Keep stoking growth. Don’t get scared now
It is time we stop vacillating over our so-called growth at home strategies and make up our minds whether we want growth or a nice cosy economy that still fails to deliver the goods for the hundreds of thousands of people in need.
Perhaps we can learn something from commercial banks where the conventional wisdom is that it is easier to turn a loss-making entity into a profitable one than to fund a start-up operation that must still fight for its market share.
When our policymakers and our regulators look critically at the statistical results of our stated intention to grow the economy at more than 5% per year, they agonise over inflation, indebtedness, credit growth and what not. In the meantime, they do not realise that all these ails are a natural concomitant of aggressively growing economic output.
I would rather they cry over our decreasing competitiveness, our mentality of entitlement, and, in economic terms, our steadily deteriorating Term of Trade.
In the debate over growth and risk, pundits for the first maintain we must push as much capital into the economy as it perceptibly can absorb, and then some. The risk averse group whines over this attitude saying our efforts only contribute to financial instability over the longer term. The unfortunate thing is, I agree with both, but I realise one has to make up one’s mind, and decide which track to follow.
When the government announced an additional N$18 billion economic stimulus, spread over three years, I did not hear many voices complaining. When a partial result of that stimulus was the noticeable increase in inflation, coupled with private credit that threatened to explode, caution became the new domain of the scared. Still, the economy kept growing at a tempo I can only describe as extreme.
Despite what official statistics say, my own calculations say that we have shown nominal growth in excess of 13% since 2011 when the so-called TIPEEG targeted investment programme was announced. If I revisit the projections for the Medium Term Expenditure Framework in this year’s Fiscal Policy Framework, I find confirmation for my view that it is official policy to maintain nominal growth above 12%. In reality I believe that this year and next, it may actually be in the order of 17%.
In February the finance minister told us Gross Fixed Capital Formation was (then) estimated to have grown by 17.3% in 2013, projected to shoot up to 25.3% this year, before receding somewhat as some of the infrastructure projects neared completion. Now, I believe that was a rather conservative take, and that we shall see growth in Fixed Capital of at least 25% for another two, possibly three years.
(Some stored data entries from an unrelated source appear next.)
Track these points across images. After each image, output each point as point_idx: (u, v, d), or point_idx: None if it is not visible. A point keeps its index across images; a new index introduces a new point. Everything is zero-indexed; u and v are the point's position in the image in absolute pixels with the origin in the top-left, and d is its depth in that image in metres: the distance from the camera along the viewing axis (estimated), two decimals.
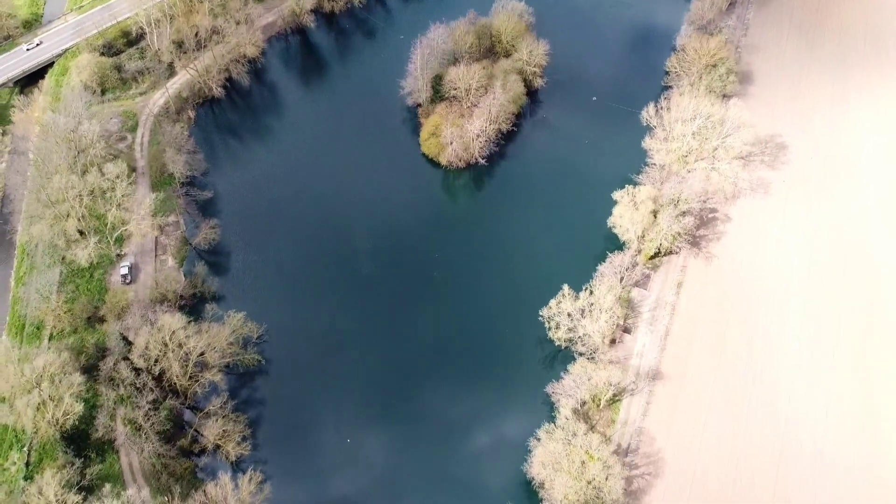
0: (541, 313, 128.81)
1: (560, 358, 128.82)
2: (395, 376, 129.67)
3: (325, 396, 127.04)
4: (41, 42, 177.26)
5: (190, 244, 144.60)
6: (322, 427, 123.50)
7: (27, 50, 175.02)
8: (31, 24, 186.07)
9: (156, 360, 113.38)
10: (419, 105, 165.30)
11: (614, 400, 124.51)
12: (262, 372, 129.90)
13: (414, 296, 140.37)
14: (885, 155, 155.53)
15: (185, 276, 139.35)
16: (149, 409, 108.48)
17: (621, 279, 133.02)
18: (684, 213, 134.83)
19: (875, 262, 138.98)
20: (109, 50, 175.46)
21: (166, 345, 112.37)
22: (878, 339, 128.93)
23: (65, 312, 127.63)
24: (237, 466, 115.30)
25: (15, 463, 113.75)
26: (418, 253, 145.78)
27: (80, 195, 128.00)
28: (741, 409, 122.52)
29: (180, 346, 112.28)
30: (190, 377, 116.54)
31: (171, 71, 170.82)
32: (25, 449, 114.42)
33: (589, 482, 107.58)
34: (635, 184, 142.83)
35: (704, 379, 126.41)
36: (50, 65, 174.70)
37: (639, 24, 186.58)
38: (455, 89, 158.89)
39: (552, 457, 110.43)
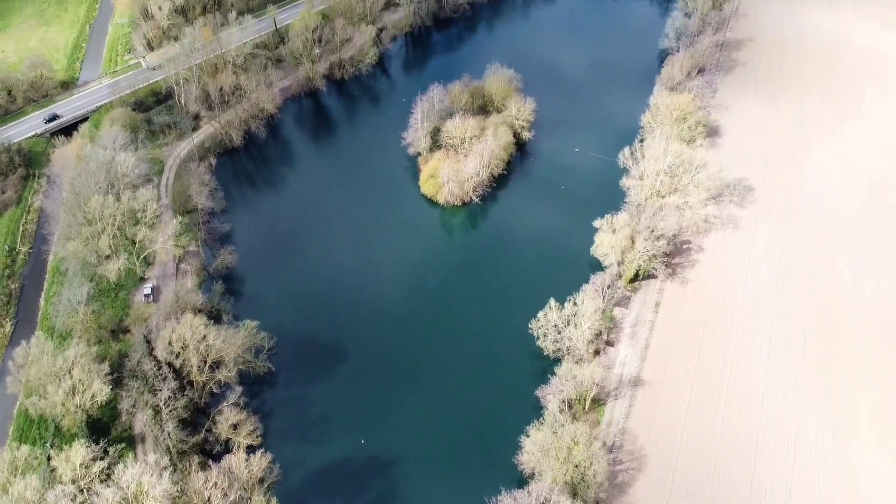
0: (530, 325, 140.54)
1: (550, 369, 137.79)
2: (396, 385, 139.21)
3: (334, 402, 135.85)
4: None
5: (208, 270, 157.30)
6: (332, 428, 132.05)
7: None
8: (68, 85, 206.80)
9: (177, 355, 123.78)
10: (419, 154, 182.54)
11: (599, 404, 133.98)
12: (272, 382, 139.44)
13: (414, 316, 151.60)
14: (841, 197, 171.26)
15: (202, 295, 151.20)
16: (169, 396, 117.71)
17: (603, 297, 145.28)
18: (659, 237, 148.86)
19: (836, 280, 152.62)
20: (140, 107, 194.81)
21: (185, 341, 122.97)
22: (840, 346, 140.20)
23: (92, 323, 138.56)
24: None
25: (37, 457, 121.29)
26: (418, 279, 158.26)
27: (114, 215, 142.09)
28: (717, 411, 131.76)
29: (201, 340, 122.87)
30: (207, 371, 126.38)
31: (195, 124, 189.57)
32: (48, 444, 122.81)
33: (576, 466, 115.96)
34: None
35: (682, 385, 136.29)
36: (84, 119, 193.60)
37: (616, 87, 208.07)
38: (451, 138, 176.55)
39: (541, 445, 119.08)
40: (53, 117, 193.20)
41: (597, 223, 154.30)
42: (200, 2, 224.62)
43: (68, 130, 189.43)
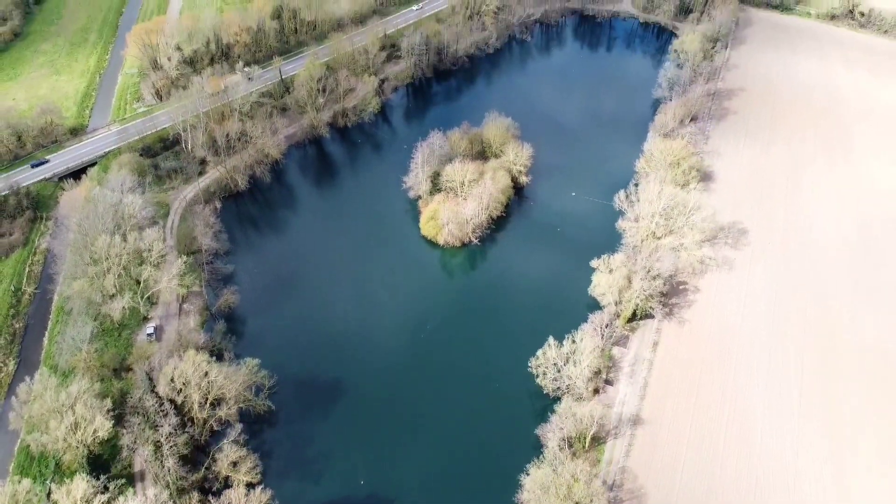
0: (530, 364, 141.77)
1: (550, 407, 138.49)
2: (395, 424, 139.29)
3: (333, 441, 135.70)
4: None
5: (210, 311, 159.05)
6: (331, 466, 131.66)
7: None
8: (77, 132, 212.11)
9: (179, 391, 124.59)
10: (419, 197, 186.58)
11: (599, 442, 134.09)
12: (272, 420, 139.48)
13: (414, 355, 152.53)
14: (834, 237, 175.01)
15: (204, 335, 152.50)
16: (170, 431, 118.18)
17: (602, 336, 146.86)
18: (655, 277, 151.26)
19: (831, 318, 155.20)
20: (147, 152, 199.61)
21: (187, 377, 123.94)
22: (838, 382, 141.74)
23: (94, 361, 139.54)
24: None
25: (37, 494, 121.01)
26: (418, 318, 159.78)
27: (120, 254, 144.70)
28: (716, 449, 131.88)
29: (203, 376, 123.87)
30: (208, 408, 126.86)
31: (202, 168, 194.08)
32: (48, 481, 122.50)
33: (577, 503, 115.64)
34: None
35: (681, 423, 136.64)
36: (93, 164, 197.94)
37: (611, 135, 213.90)
38: (451, 182, 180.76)
39: (541, 482, 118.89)
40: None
41: (594, 263, 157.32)
42: (208, 53, 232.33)
43: (77, 174, 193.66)
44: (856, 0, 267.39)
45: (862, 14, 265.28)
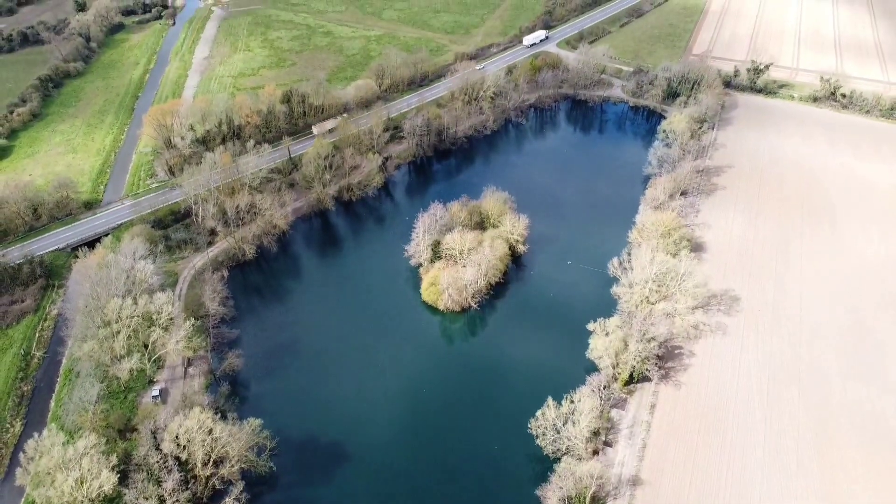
0: (529, 425, 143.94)
1: (550, 469, 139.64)
2: (396, 489, 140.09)
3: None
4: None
5: (214, 374, 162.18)
6: None
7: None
8: (91, 205, 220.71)
9: (183, 447, 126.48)
10: (420, 265, 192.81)
11: None
12: (273, 482, 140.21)
13: (414, 419, 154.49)
14: (823, 306, 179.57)
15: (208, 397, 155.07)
16: (173, 488, 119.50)
17: (600, 397, 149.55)
18: (650, 339, 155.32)
19: (825, 383, 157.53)
20: (159, 225, 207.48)
21: (192, 434, 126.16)
22: (834, 445, 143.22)
23: (100, 422, 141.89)
24: None
25: None
26: (419, 382, 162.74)
27: (131, 317, 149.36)
28: None
29: (208, 434, 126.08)
30: (211, 466, 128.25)
31: (211, 239, 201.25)
32: None
33: None
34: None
35: (680, 485, 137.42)
36: (105, 235, 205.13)
37: (604, 209, 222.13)
38: (451, 250, 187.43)
39: None
40: None
41: (590, 326, 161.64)
42: (220, 133, 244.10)
43: (91, 245, 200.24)
44: (837, 83, 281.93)
45: (843, 96, 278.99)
I think few realise what an economic tsunami is flooding over Namibia. We look at the many impressive statistics but fail to grasp their significance, and more importantly, we fail to see the bigger picture where the interdependency of all these loose statistics, start to draw the outlines of an economy that is growing at break-neck speed.
Surely the most uninformed politician must realise there has to be some connection between all these macro-economic forecasts and statistics that are so glibly offered by experts we assume know what they are talking about.
There has to be some sort of relationship between Gross Fixed Capital Formation and nominal growth. Furthermore, the underlying driver of much of this growth is credit, and investment. I realise there is a raging debate in economic circles in an effort to try and define the two, but I do not want to go into a technical analysis here. Suffice to say, whether capital enters the economy for investment purposes or for consumption, it becomes irrelevant when one considers that investment will drive consumption, and eventually, more consumption will drive further future investment.
This see-saw does not concern me. What bothers me, is the inability to realise that strong nominal growth requires strong credit extension, and that inflationary pressures are sure to arise when liquidity is amplified. I would dare to say, one must not be too concerned over this. There are many other aspects of the economy that also contribute to inflation. Credit growth is not something to fear. We have seen much higher monthly credit growth figures in the past.
Indebtedness is also not such a horrible thing. With inflation going nicely, indebtedness tends to come under control by itself. In any case, the Bank of Namibia’s own figures indicate the average household has been in much deeper debt some years back.
When some analysts, and in particular our regulators, try to put brakes on economic growth, I cringe. It is easier (and cheaper) to salvage a wayward economy when there is strong growth, despite the instability risks, than what it takes to make it grow with new stimulus.
That is why I said, go find wisdom at the banks.